== FRAGMENTO
Recuerda que ya te hemos contado los principios (bastante religiosos) de los primeros estados de la Unión, así como su primera fase de expansión. A continuación, te hemos contado los muchos errores cometidos por Inglaterra, que soliviantaron a los coloniales. También hemos explicado el follón del té y otras movidas que colocaron a las colonias en modo guerra.
Evidentemente, hemos seguido con el relato de la guerra y, una vez terminada ésta, con los primeros casos de la nación confederal que, dado que fueron como el culo, terminaron en el diseño de una nueva Constitución. Luego hemos visto los tiempos de la presidencia de Washington, y después las de John Adams y Thomas Jefferson.
Luego ha llegado el momento de contaros la guerra de 1812 y su frágil solución. Luego nos hemos dado un paseo por los tiempos de Monroe, hasta que hemos entrado en la Jacksonian Democracy. Una vez allí, hemos analizado dicho mandato, y las complicadas relaciones de Jackson con su vicepresidente, para pasar a contaros la guerra del Second National Bank y el burbujón inmobiliario que provocó.
====
* EJERCICIOS:
1: Reproduce literalmente el fragmento desde "Recuerda que ya" hasta "en modo guerra.".
2: Resume en forma de lista el párrafo del fragmento que comienza con "Luego ha llegado el momento", conservando sus hechos principales.
3: Según el fragmento, ¿en qué terminaron los primeros casos de la nación confederal?
== DATOS MOSTRADOS
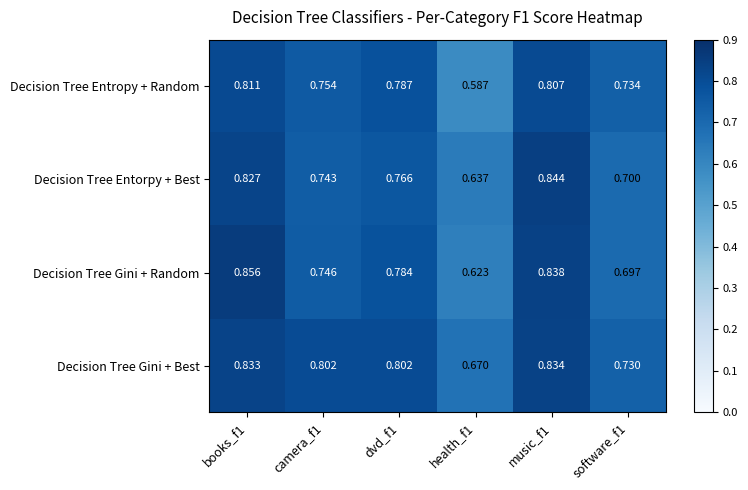

Which category has the lowest value across all series?

health_f1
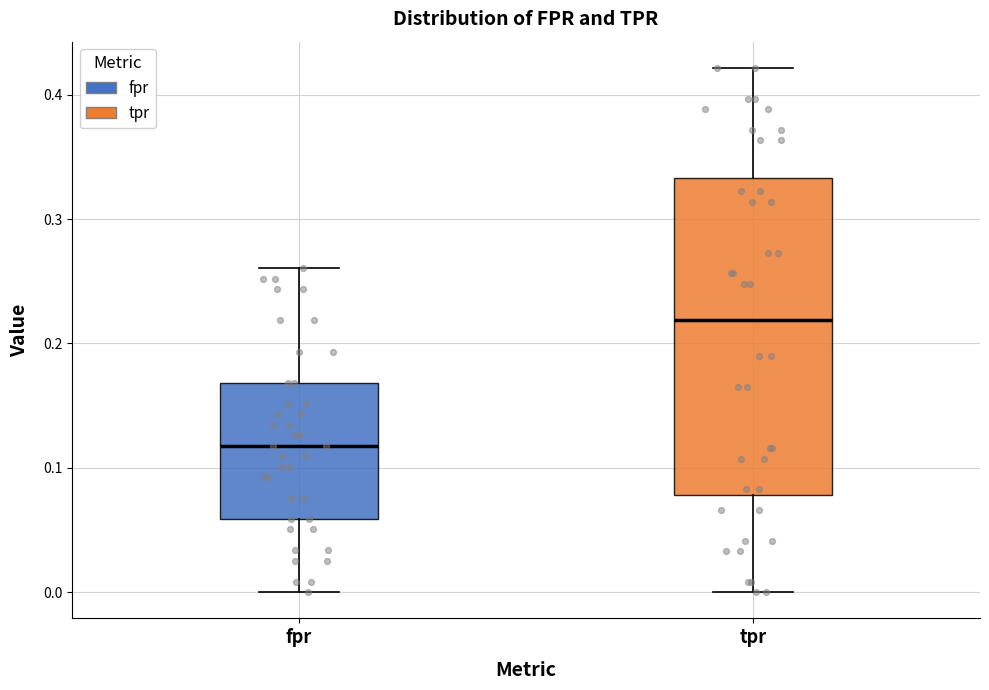

Reading left to right, transcribe this box plot: for each box, give where its median line is, the range the box spans, and where its two whiskers end, as read against the y-axis. The values are not printed on the chart, so give them approximately, as read against the axis.

fpr: median 0.12, box 0.06 to 0.17, whiskers 0.00 to 0.26
tpr: median 0.22, box 0.08 to 0.33, whiskers 0.00 to 0.42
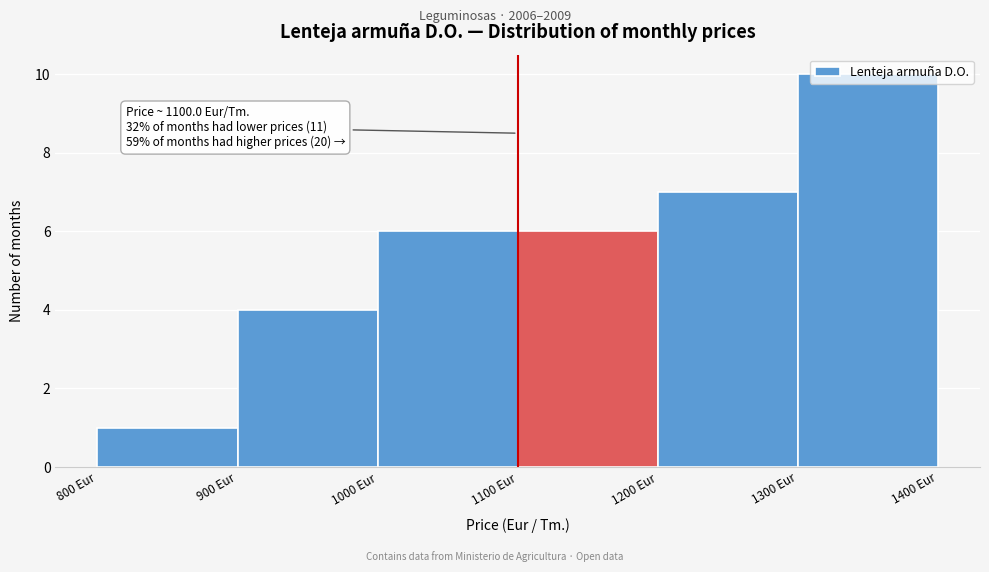

Which range on the x-axis has the tallest bar?

1300 to 1400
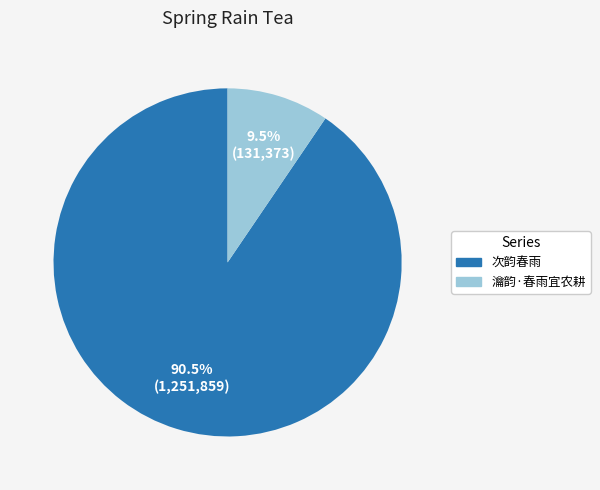

What portion of the pie excludes 次韵春雨?

9.5%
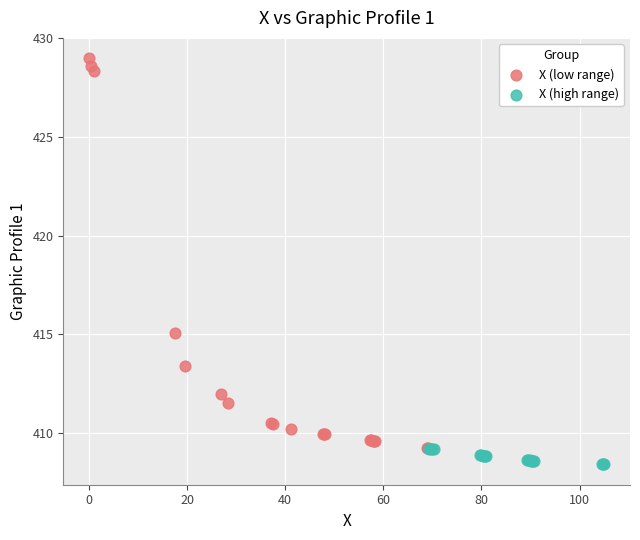

Which series contains the lowest Y value?

X (high range)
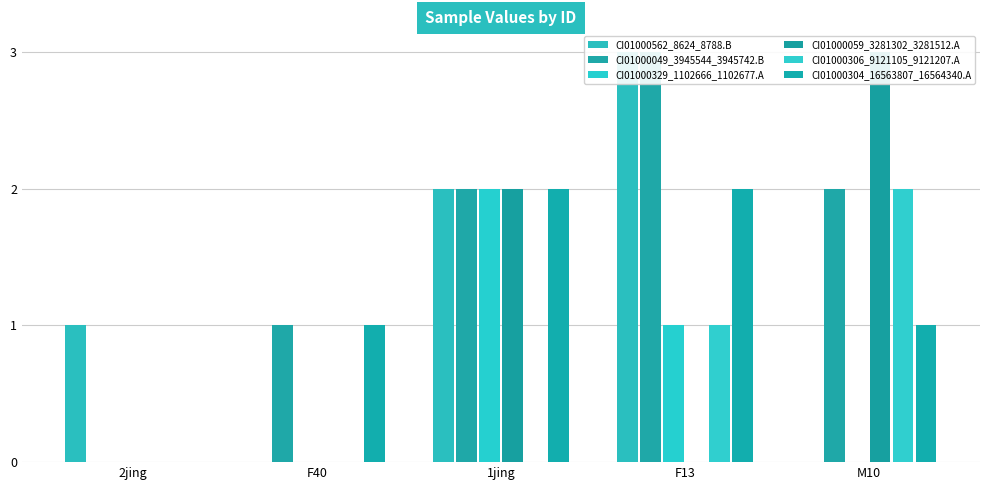

What is the total value across all series at F40?

2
====
* SOLUCIONES:
1:
Recuerda que ya te hemos contado los principios (bastante religiosos) de los primeros estados de la Unión, así como su primera fase de expansión. A continuación, te hemos contado los muchos errores cometidos por Inglaterra, que soliviantaron a los coloniales. También hemos explicado el follón del té y otras movidas que colocaron a las colonias en modo guerra.

2:
- La guerra de 1812 y su frágil solución.
- Los tiempos de Monroe.
- La entrada en la Jacksonian Democracy y el análisis de ese mandato.
- Las complicadas relaciones de Jackson con su vicepresidente.
- La guerra del Second National Bank y el burbujón inmobiliario que provocó.

3: En el diseño de una nueva Constitución.